Dans ce contexte, je ne peux manquer de mentionner, parmi tant de situations de détresse dans le monde, la violence tragique qui continue de frapper le Moyen-Orient et qui menace sérieusement le processus de paix commencé à Madrid. Grâce notamment à l'engagement des Etats-Unis, ce processus a suscité l'espoir dans le coeur de tous ceux qui considèrent la Terre Saine comme un lieu unique de rencontre et de prière entre les peuples. Je suis certain que votre pays n'hésitera pas à promouvoir un dialogue réaliste qui permettra aux parties impliquées de parvenir à la sécurité, à la justice et à la paix, dans le plein respect des droits humains et du droit international.

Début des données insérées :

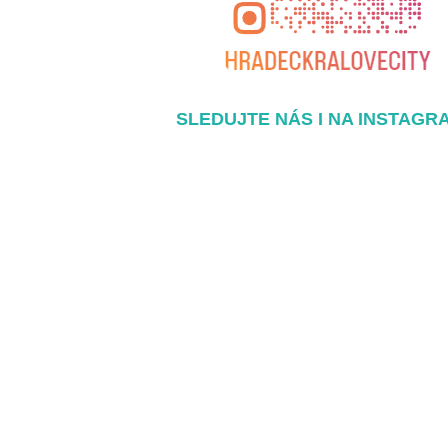
SLEDUJTE NÁS I NA INSTAGR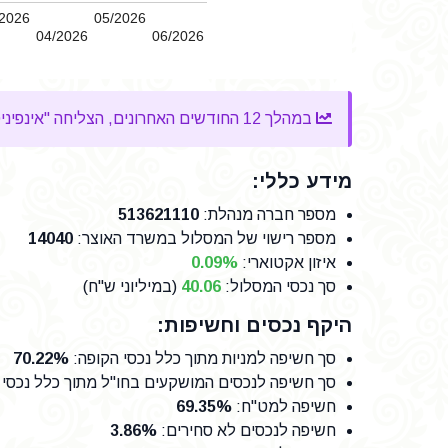
2026
05/2026
04/2026
06/2026
במהלך 12 החודשים האחרונים, הצליחה "אינפיניטי מקיפה עוקב מדדי מניות" להשיג
מידע כללי:
מספר חברה מנהלת
:
513621110
מספר רישוי של המסלול במשרד האוצר
:
14040
איזון אקטוארי:
0.09%
סך נכסי המסלול:
40.06
(במיליוני ש"ח)
היקף נכסים וחשיפות:
סך חשיפה למניות מתוך כלל נכסי הקופה
:
70.22%
סך חשיפה לנכסים המושקעים בחו"ל מתוך כלל נכסי
חשיפה למט"ח
:
69.35%
חשיפה לנכסים לא סחירים
:
3.86%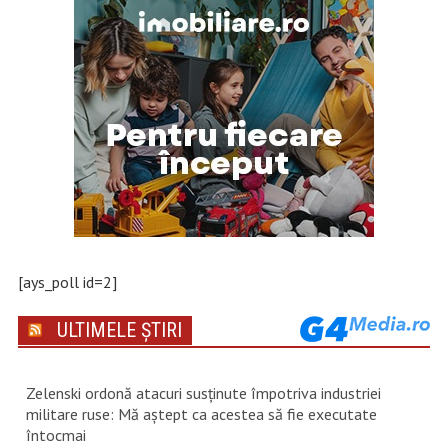
[ays_poll id=2]
ULTIMELE ȘTIRI
Zelenski ordonă atacuri susţinute împotriva industriei
militare ruse: Mă aştept ca acestea să fie executate
întocmai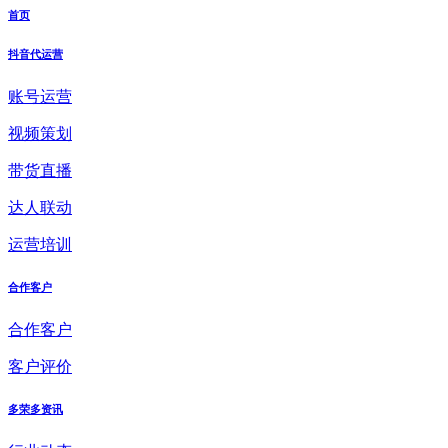
首页
抖音代运营
账号运营
视频策划
带货直播
达人联动
运营培训
合作客户
合作客户
客户评价
多荣多资讯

Monsieur l'Ambassadeur,   la   pré-voyance et la force morale que l'Amérique doit exercer au début d'un nouveau siècle dans un monde en mutation rapide exige une reconnaissance des racines spirituelles de la crise que les démocraties occidentales connaissent actuellement, une crise caractérisée par le développement d'une vision mondiale matérialiste, utilitariste et en définitive déshumanisante, tragiquement détachée des fondements moraux de la civilisation occidentale. Afin de survivre et de prospérer, la démocratie et les structures économiques et politiques qui l'accompagnent, doit être orientée vers une vision dont le coeur est la dignité conférée par Dieu et les droits inaliénables de chaque être humain, de sa conception à sa mort naturelle. Lorsque des vies, y compris celles des enfants à naître, sont soumises aux choix personnels d'autres, aucune autre valeur ni droit ne sera plus garanti, et la société sera inévitablement gouvernée par les intérêts particuliers et les commodités. La liberté ne peut être soutenue dans un climat culturel qui mesure la dignité humaine en des termes strictement utilitaires. Il n'a jamais été aussi urgent de renforcer la vision et la résolution morales essentielles pour maintenir une société juste et libre.

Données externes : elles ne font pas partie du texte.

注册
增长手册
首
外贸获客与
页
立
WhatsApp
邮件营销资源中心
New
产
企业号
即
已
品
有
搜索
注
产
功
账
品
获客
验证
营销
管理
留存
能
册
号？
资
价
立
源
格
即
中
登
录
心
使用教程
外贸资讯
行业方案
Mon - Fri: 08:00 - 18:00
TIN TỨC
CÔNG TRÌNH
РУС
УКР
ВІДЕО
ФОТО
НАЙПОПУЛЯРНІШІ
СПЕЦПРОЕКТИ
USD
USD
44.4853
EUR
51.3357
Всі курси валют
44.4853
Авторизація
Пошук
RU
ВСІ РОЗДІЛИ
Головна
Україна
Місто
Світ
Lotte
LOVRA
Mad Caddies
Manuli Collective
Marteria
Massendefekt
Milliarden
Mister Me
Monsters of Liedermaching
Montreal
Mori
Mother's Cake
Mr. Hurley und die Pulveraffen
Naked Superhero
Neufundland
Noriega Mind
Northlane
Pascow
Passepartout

Dans ce contexte, mes pensées se tournent vers les jeunes d'Amérique, l'espérance de la nation. Au cours de mes visites pastorales aux Nations unies, et surtout de ma visite à Denver en 1993 pour la célébration de la Journée mondiale de la Jeunesse, j'ai  pu constater personnellement les ressources de générosité et de bonne volonté présentes chez les jeunes de votre pays. Les jeunes sont certainement le plus grand trésor de votre nation. C'est pourquoi ils ont besoin avec urgence d'une éducation complète, qui leur permette de rejeter le cynisme et l'égoïsme et de croître dans leur pleine mesure en tant que membres de la communauté informés, avisés et moralement respon-sables. Au début d'un nouveau millénaire, les jeunes doivent avoir toutes les occasions de jouer leur rôle d'"artisans d'une nouvelle humanité, où les frères et les soeurs, membres d'une même famille, puissent vivre enfin dans la paix!" (Message pour la Journée mondiale de la Paix 2001, n. 22; cf. ORLF n. 51 du 19 décembre 2000).

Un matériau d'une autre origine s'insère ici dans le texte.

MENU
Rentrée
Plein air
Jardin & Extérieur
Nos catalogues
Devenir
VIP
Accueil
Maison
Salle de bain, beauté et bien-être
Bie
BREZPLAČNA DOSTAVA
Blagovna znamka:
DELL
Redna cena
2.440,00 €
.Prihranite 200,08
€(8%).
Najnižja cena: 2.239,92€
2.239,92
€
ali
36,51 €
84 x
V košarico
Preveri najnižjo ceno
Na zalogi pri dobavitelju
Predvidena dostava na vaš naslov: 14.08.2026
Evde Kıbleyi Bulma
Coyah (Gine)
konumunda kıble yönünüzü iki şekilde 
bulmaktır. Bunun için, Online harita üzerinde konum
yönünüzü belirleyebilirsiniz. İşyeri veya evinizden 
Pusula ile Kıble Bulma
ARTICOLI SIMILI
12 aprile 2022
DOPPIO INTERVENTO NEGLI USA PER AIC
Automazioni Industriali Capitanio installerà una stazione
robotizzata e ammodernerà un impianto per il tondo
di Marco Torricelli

Monsieur l'Ambassadeur, tandis que vous commencez votre mission en tant que représentant de votre pays près le Saint-Siège, je répète mon espoir que, en affrontant les défis du présent et de l'avenir, le peuple américain puisera aux ressources morales et spirituelles profondes qui ont guidé la croissance de la nation, et qui demeurent le signe le plus certain de sa grandeur. Je suis sûr que la communauté catholique américaine, qui a traditionnellement joué un rôle crucial dans la formation de citoyens responsables et dans l'aide aux pauvres, aux malades et aux personnes dans le besoin, sera activement présente dans le processus visant à définir la forme que prendra l'avenir de votre pays. Sur vous et sur votre famille, ainsi que sur tout le peuple américain, j'invoque les Bénédictions de joie et de paix de Dieu.


*L'Osservatore Romano. Edition hebdomadaire en langue française n.38 p.3.